A Columbia, les négociations entre direction et groupes étudiants n'avaient pas abouti. «Les événements de la nuit dernière sur le campus ne nous ont pas donné le choix», avait écrit la présidente de l'université, Minouche Shafik, dans une lettre rendue publique demandant à la police de New York d'intervenir sur le campus.

A Los Angeles, le président de l'UCLA Gene Block avait mis en garde avant les heurts de la nuit contre la présence de personnes extérieures à l'université.

Dimanche, des militants pro-palestiniens et pro-israéliens, soutenus par de nombreux manifestants extérieurs au campus, en étaient venus aux mains, avec des bousculades et des insultes.

«Beaucoup de manifestants et de contre-manifestants pratiquent leur militantisme de manière pacifique.

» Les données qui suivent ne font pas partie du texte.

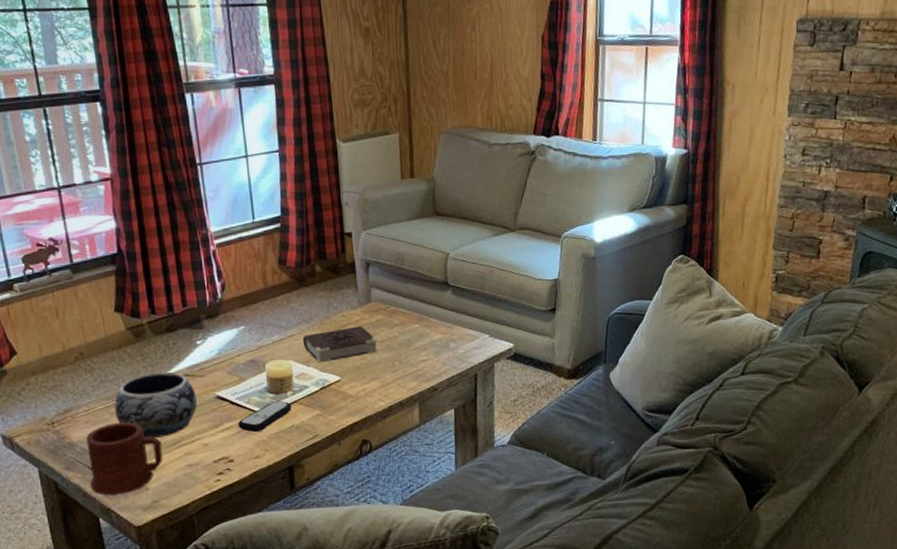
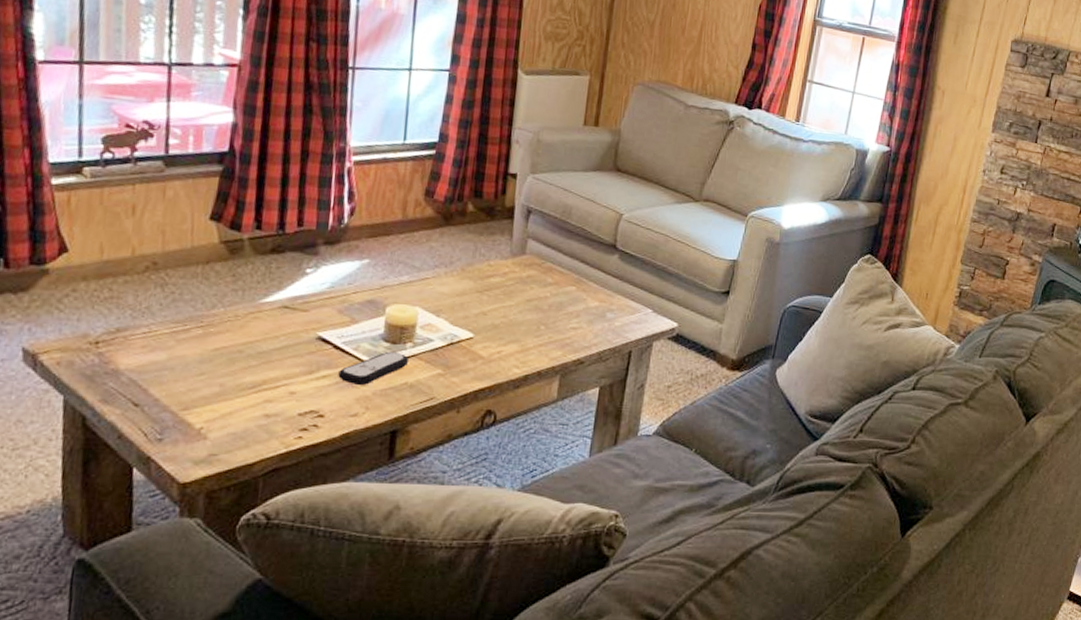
mug: present [86,422,163,496] -> none [130,352,236,442]
decorative bowl: present [114,372,197,438] -> none [183,298,293,377]
book: present [303,326,378,363] -> none [437,278,525,315]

Mais d'autres emploient des méthodes franchement choquantes et honteuses», avait écrit M. Block dans un message posté mardi sur le site de l'université.

«Ces incidents ont provoqué, tout particulièrement chez nos étudiants juifs, une profonde anxiété et de la peur», a-t-il ajouté.

- A 6 mois de la présidentielle -

Depuis le début du mouvement, des centaines de personnes - étudiants, enseignants et militants - ont été interpellées, parfois arrêtées et poursuivies en justice dans plusieurs universités du pays.

Les images de policiers anti-émeutes intervenant sur les campus, à la demande des universités, ont fait le tour du monde et on fait vivement réagir le monde politique, à six mois de la présidentielle dans un pays polarisé.

Joe Biden «doit faire quelque chose» contre ces «agitateurs payés», a déclaré mardi soir sur Fox News le candidat républicain Donald Trump. «Il nous faut mettre fin à l'antisémitisme qui gangrène notre pays aujourd'hui», a-t-il ajouté.

«Occuper par la force un bâtiment universitaire est la mauvaise approche» et ne représente «pas un exemple de manifestation pacifique», avait tonné avant l'intervention de la police John Kirby, porte-parole du Conseil de sécurité nationale de la Maison Blanche.